让你在【1,\(10^n\)-1】里面找出所有n个连续相同的数字块的数量(要从n到1的块都输出)

思路

其实就是一个规律题,推一推公式,如果不会的,就上oeis上面蒙蒙数据,看看能否成立啥的那就先打表,发现其实就是\(ar[i]= ar[i-1]*10+81*10^{i-1}\)

主要要取余一下,其他的就没什么了

代码

#include <bits/stdc++.h>
#include <ext/pb_ds/assoc_container.hpp>
#include <ext/pb_ds/tree_policy.hpp>
#define iinf 0x3f3f3f3f
#define linf (1ll<<60)
#define eps 1e-8
#define maxn 1000010
#define maxe 1000010
#define cl(x) memset(x,0,sizeof(x))
#define rep(i,a,n) for (int i=a;i<n;i++)
#define per(i,a,n) for (int i=n-1;i>=a;i--)
#define pb push_back
#define mp make_pair
#define all(x) (x).begin(),(x).end()
#define fi first
#define se second
#define SZ(x) ((int)(x).size())
#define drep(i,a,b) for(i=a;i>=b;i--)

▶ [已存储的数据条目]
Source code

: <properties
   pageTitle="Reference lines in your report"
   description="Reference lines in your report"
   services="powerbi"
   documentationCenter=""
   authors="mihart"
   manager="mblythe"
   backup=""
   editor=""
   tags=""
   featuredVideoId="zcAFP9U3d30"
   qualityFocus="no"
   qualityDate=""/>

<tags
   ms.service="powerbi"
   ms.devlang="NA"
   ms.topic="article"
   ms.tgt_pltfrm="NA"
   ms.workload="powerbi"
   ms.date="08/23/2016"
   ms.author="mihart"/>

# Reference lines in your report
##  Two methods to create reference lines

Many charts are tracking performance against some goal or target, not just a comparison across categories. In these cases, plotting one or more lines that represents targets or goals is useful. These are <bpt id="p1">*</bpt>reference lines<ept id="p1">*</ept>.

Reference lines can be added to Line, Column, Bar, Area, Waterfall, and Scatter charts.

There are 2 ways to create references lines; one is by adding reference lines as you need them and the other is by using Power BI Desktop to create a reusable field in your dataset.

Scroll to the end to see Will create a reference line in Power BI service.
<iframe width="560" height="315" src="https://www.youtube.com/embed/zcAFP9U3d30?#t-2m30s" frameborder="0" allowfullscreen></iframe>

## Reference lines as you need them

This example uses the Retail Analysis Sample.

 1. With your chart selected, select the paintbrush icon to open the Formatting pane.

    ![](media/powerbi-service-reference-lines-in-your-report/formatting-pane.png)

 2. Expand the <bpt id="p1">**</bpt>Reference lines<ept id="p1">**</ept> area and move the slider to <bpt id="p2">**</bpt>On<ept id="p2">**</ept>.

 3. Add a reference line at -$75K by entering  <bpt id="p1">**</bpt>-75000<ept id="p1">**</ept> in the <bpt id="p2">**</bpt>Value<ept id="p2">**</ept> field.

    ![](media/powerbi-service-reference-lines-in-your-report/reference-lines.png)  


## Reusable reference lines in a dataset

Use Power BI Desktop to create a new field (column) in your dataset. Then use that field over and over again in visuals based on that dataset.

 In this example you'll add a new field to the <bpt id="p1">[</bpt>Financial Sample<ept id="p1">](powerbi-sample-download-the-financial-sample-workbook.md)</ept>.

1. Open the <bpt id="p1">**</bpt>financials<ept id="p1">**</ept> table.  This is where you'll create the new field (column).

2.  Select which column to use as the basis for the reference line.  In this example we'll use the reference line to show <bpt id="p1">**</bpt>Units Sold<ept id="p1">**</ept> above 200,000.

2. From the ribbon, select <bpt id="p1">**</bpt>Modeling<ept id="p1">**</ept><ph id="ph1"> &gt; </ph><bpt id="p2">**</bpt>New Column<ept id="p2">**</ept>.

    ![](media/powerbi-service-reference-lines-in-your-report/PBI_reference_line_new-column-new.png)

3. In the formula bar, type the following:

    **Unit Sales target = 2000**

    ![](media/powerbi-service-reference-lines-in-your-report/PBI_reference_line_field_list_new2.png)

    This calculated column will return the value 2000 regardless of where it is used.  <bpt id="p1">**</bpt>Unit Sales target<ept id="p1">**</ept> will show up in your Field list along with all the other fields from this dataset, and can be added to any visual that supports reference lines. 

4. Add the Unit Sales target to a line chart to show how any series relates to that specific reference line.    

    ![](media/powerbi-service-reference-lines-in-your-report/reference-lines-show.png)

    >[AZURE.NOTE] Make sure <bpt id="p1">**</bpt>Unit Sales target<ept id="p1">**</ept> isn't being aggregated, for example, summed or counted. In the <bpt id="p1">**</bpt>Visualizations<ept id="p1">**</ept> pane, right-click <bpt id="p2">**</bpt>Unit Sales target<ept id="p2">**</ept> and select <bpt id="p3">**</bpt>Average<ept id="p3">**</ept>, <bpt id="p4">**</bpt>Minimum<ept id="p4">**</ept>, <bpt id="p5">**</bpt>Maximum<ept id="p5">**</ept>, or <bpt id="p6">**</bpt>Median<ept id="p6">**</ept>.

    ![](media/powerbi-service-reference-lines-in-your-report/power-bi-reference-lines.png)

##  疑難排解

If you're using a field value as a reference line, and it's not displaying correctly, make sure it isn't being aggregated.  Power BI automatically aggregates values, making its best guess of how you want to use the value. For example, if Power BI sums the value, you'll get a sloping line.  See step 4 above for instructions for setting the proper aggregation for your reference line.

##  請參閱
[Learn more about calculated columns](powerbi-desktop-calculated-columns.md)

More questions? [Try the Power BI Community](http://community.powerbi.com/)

* * *

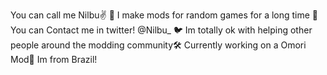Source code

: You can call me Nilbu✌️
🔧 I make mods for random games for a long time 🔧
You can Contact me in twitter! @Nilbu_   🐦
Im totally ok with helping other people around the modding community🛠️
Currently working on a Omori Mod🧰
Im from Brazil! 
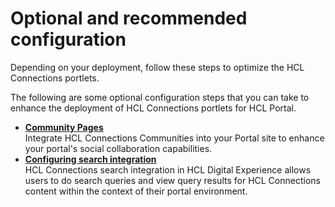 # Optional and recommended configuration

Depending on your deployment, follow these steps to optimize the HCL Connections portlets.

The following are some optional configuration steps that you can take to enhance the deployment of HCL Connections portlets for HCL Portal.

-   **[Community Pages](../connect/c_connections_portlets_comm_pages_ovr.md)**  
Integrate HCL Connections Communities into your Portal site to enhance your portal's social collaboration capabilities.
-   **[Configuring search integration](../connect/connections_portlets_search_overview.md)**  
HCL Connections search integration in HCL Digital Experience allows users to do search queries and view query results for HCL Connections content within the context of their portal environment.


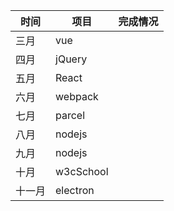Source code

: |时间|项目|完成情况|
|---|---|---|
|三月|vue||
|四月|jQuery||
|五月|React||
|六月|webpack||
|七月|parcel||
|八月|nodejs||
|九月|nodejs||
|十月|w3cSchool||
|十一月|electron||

...

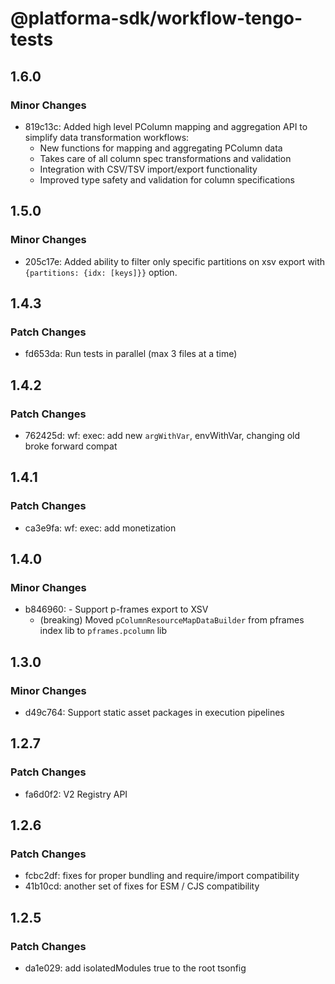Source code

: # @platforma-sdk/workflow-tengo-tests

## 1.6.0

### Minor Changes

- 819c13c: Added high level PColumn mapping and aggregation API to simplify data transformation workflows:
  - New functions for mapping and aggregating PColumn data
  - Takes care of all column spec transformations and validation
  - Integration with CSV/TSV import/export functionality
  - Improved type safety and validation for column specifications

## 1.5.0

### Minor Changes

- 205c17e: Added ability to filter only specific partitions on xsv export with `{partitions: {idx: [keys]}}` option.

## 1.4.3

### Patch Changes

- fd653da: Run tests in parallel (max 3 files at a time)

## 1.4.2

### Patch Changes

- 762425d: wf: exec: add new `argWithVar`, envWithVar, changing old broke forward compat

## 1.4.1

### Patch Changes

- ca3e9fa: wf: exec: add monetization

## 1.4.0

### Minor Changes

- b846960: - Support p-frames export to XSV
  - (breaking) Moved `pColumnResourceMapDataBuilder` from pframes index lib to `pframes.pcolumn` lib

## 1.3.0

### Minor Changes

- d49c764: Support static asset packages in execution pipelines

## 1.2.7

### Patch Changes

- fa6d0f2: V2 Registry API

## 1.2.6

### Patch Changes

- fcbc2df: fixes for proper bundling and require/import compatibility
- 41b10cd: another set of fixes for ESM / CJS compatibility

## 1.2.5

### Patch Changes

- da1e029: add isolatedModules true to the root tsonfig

▶ [任务列表]
1 > 请抄写数字块计数题解中从“#include <bits/stdc++.h>”起一直到“for (int i=a;i<n;i++)”为止的全部文字。
2 > 数字块计数题解指出,除了推出公式以外,主要还需要做哪一步处理?

▶ [编号答案]
1 >
#include <bits/stdc++.h>
#include <ext/pb_ds/assoc_container.hpp>
#include <ext/pb_ds/tree_policy.hpp>
#define iinf 0x3f3f3f3f
#define linf (1ll<<60)
#define eps 1e-8
#define maxn 1000010
#define maxe 1000010
#define cl(x) memset(x,0,sizeof(x))
#define rep(i,a,n) for (int i=a;i<n;i++)

2 > 主要需要取余。